Le défi environnemental majeur pour le port est donc de réussir à continuer à se développer tout en limitant son impact sur l’environnement. Il s’agit « d’assurer une gestion cohérente de son territoire dans le respect du patrimoine nature, d’oeuvrer pour réduire l’impact environnemental des activités portuaires et industrielles, et de concevoir des aménagements dans un esprit de développement durable », selon les termes employés par le du port du Havre sur son site internet.

Une évolution paysagère qui ne relève pas que de l’influence portuaire

Les aménagements au sein de l’estuaire de la Seine sont anciens et ne commencent pas avec l’aménagement contemporain du port. L’estuaire a été canalisé et endigué par les hommes depuis plusieurs siècle. Le Marais Vernier comporte ainsi un ensemble de canaux hiérarchisés entre canaux principaux et canaux secondaires, qui comporte des digues (dont la digue des Hollandais, érigée au XVIIe siècle), afin d’éviter les inondations. Ainsi, cet espace qui tend à être considéré comme « naturel » par opposition aux infrastructures portuaires est en réalité profondément anthropisé, dans la mesure où l’existence même du marais s’explique par l’action humaine. De la même manière, dès le milieu du XIXe siècle, l’estuaire est canalisé par des digues submersibles, dispositif complété ensuite par des digues. Le résultat est considérable : la surface de l’estran est fortement réduite. Le « corsetage de la Seine », selon l’expression employée par Fernand Verger lors du voyage d’études, entraîne une réduction de la « zone intertidale » (expression synonyme d’ « estran »). La vasière, qui n’était pas présente en 1866, prend de l’ampleur à partir des année 1970.

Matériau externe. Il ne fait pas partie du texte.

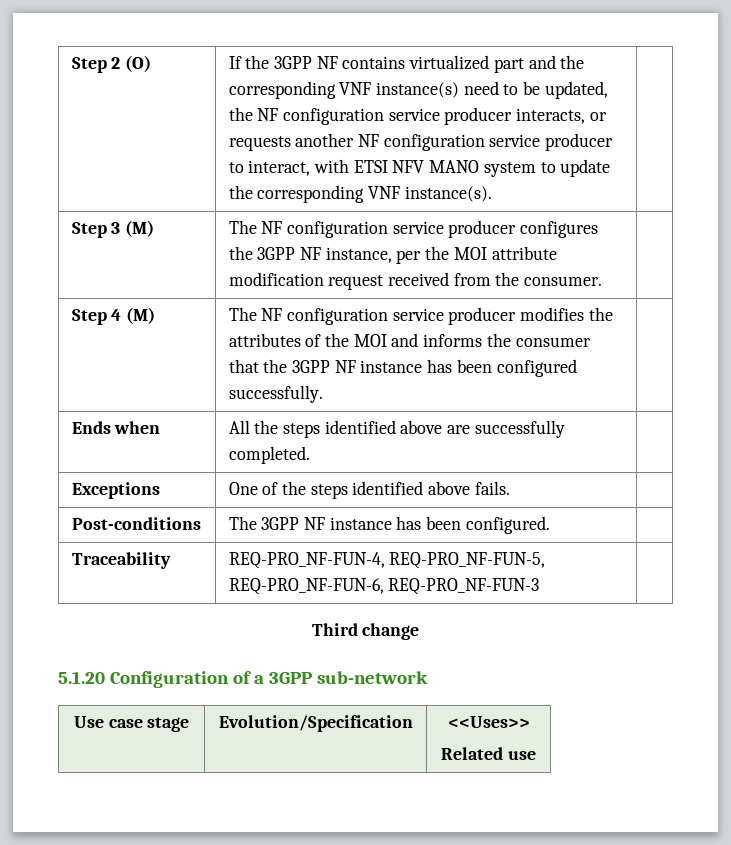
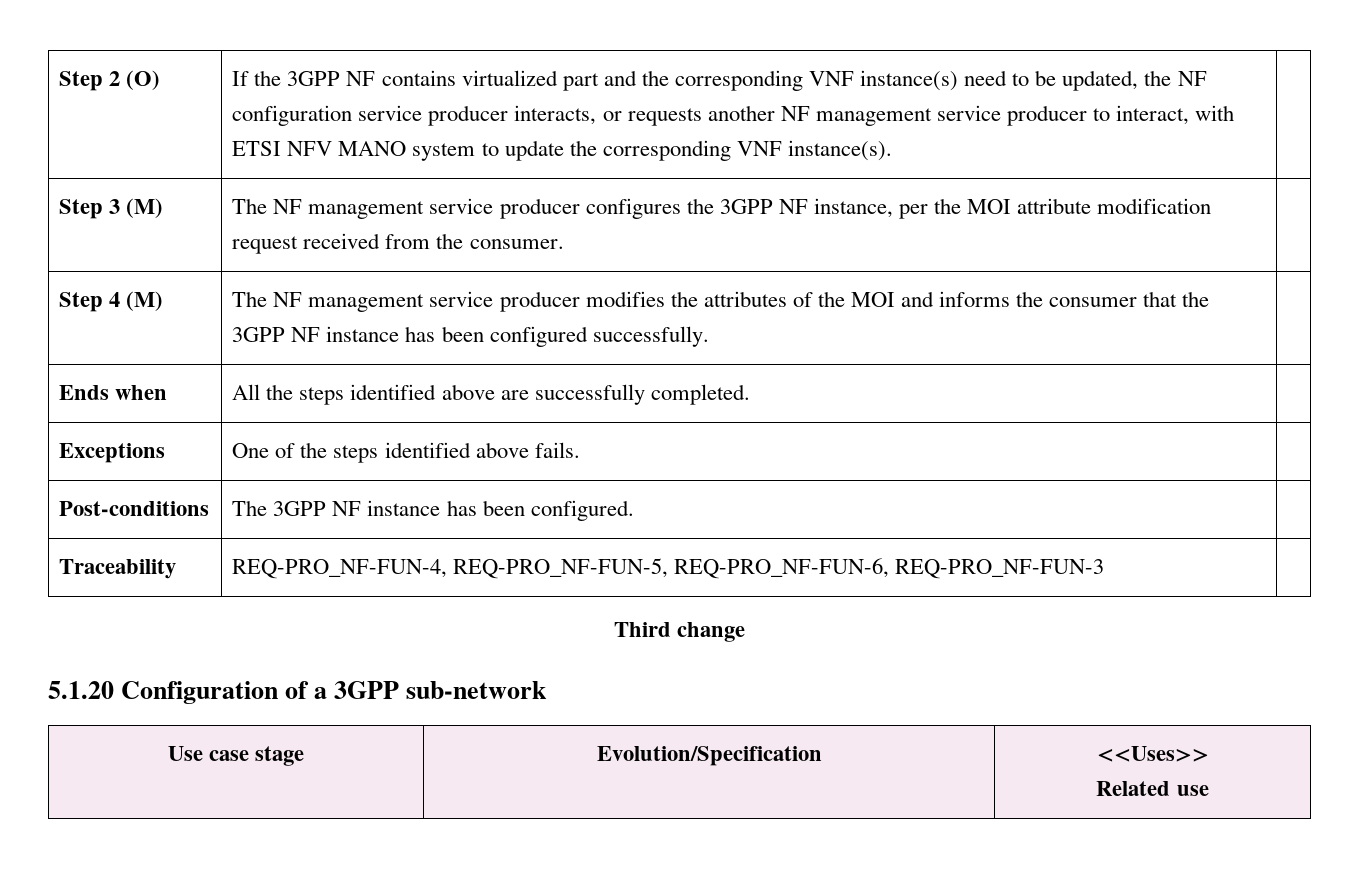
[383,134,485,151] configuration -> [815,108,932,126] management
[287,221,389,238] configuration -> [308,201,425,219] management
[287,308,389,325] configuration -> [308,294,425,312] management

Il ressort ainsi que les évolutions de l’espace estuarien ne relèvent pas du seul fait portuaire, même s’il demeure incontestable que les impacts de ce dernier sur l’environne-ment restent considérable, notamment sur un plan strictement visuel. Le contraste entre les paysages marécageux et les paysages industriels et portuaires est en effet saisissant. Le gigantisme du port, les fumées qui s’en dégagent, l’important trafic routier, créent en effet un paysage tout à fait singulier.